Infrastructure as SQL

Sep 17, 2021

If you can't beat 'em, JOIN 'em.

When infrastructure became truly planet-scale, we started caring more about infrastructure state rather than commands.

The solution was declarative configuration – (barely) human-readable code that helped describe our desired state to complex systems. DevOps engineers might think of all of the miles of YAML they have to configure. As our systems continued to grow larger and more complex, state became more complex to describe. Engineers were copying miles of YAML or doing complicated templating that made output artifacts more and more opaque.

When things become more complex, so turns the Heptagon of Configuration. Moving from static configuration, we started to turn to DSLs and code. The infrastructure-as-code movement lets us configure the desired state of these systems with Turing complete control flows like for loops and if statements.

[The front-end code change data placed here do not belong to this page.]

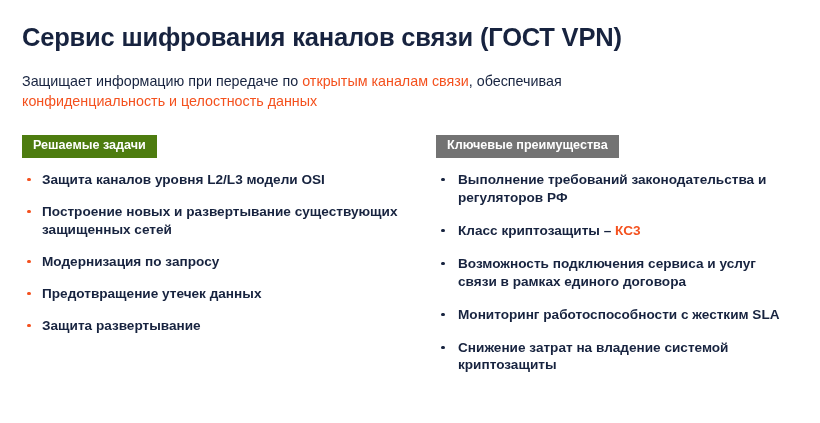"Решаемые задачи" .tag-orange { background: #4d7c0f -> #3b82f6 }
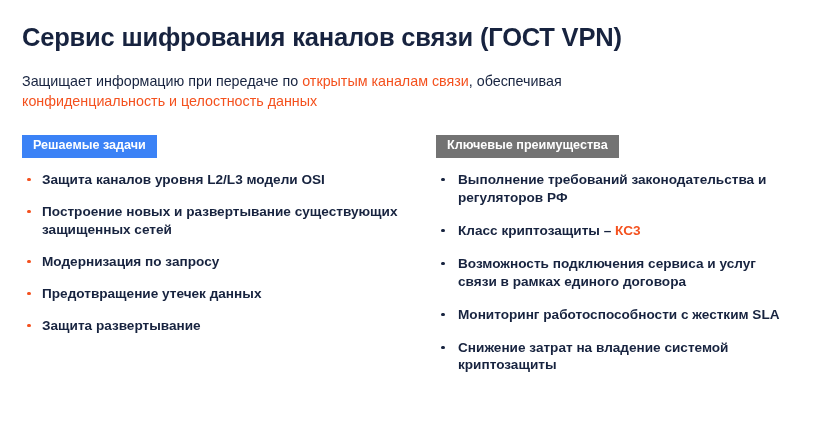"Модернизация по запросу" li { order: before "Предотвращение утечек данных" -> after "Предотвращение утечек данных" }
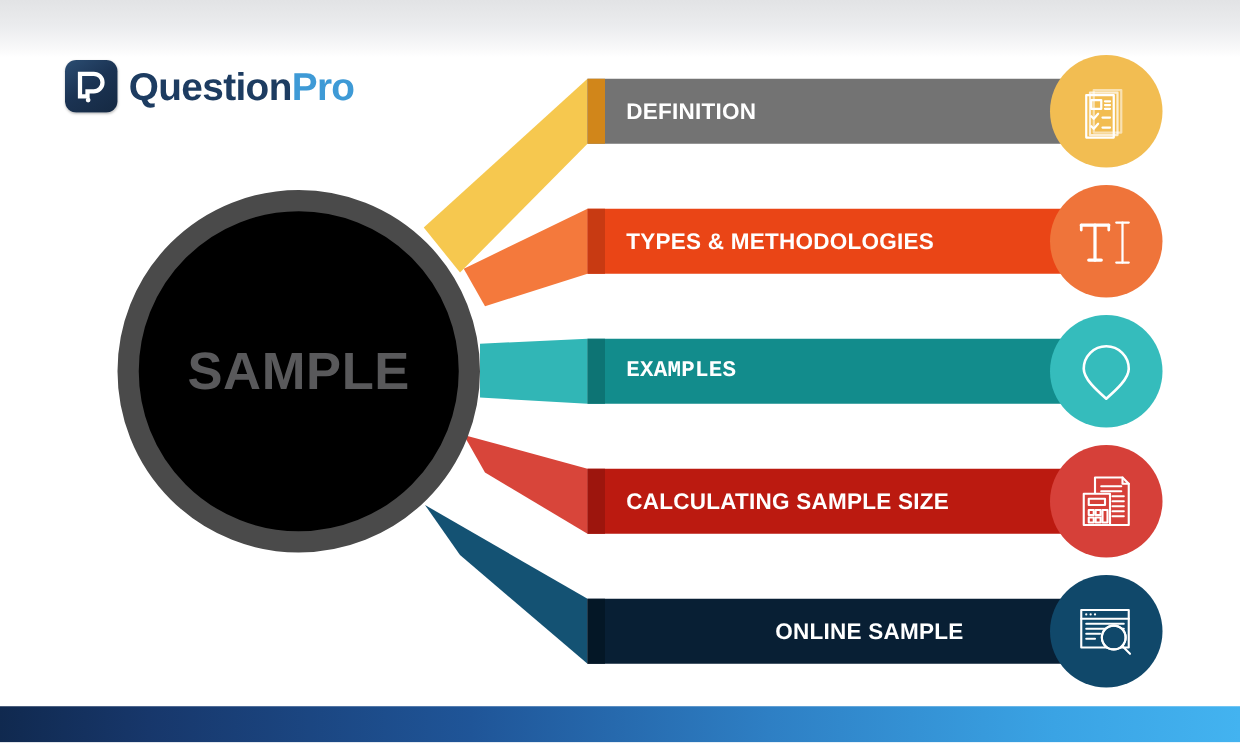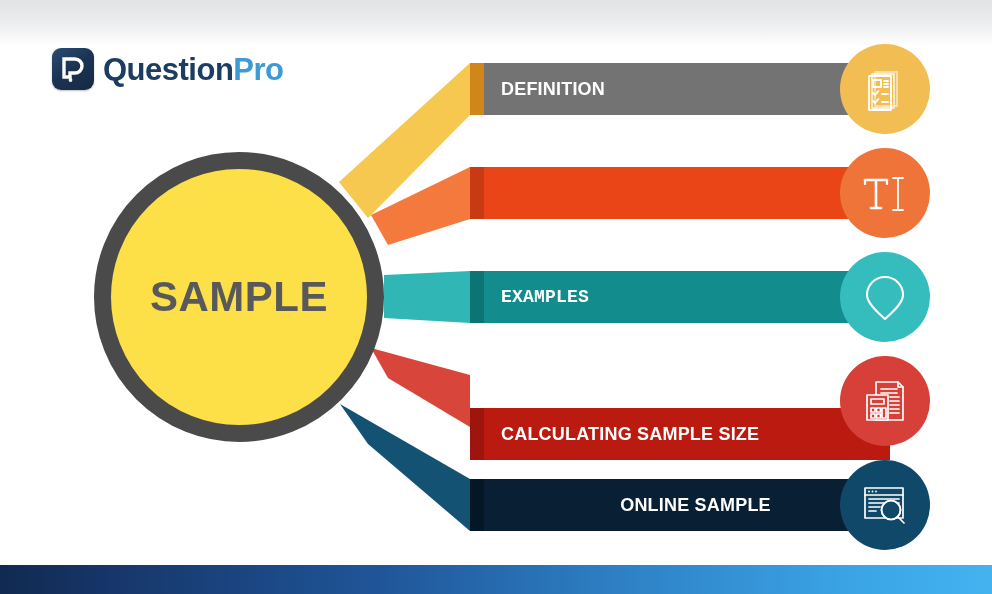"TYPES & METHODOLOGIES" span.bar-label { html: none -> <span>TYPES &amp; METHODOLOGIES</span> }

We can use higher-order programming language concepts like objects and inheritance.

But infrastructure-as-code can be difficult to understand, and not everyone. is a programmer. We've seen interesting trends from both sides software engineering stack – (Cloud) System Administrators may be experts in cloud configuration but not have deep software engineering skills. Data engineers might be SQL experts but not have strong algorithmic fundamentals.

So I saw a project that offered an interesting in-between: Cloud Infrastructure as SQL. The query language is actually not a bad replacement for the job to be done – declaratively defining a set of desired states.

A different way to look at it is configuration-as-data. Whether or not it will catch on depends on a lot. Who is managing the infrastructure? Software engineers prefer the flexibility and control of code.  Can the arbitrary transforms that we want to apply to sets of desired state be more easily described in SQL? Can we diff outputs and results more easily in SQL than JSON?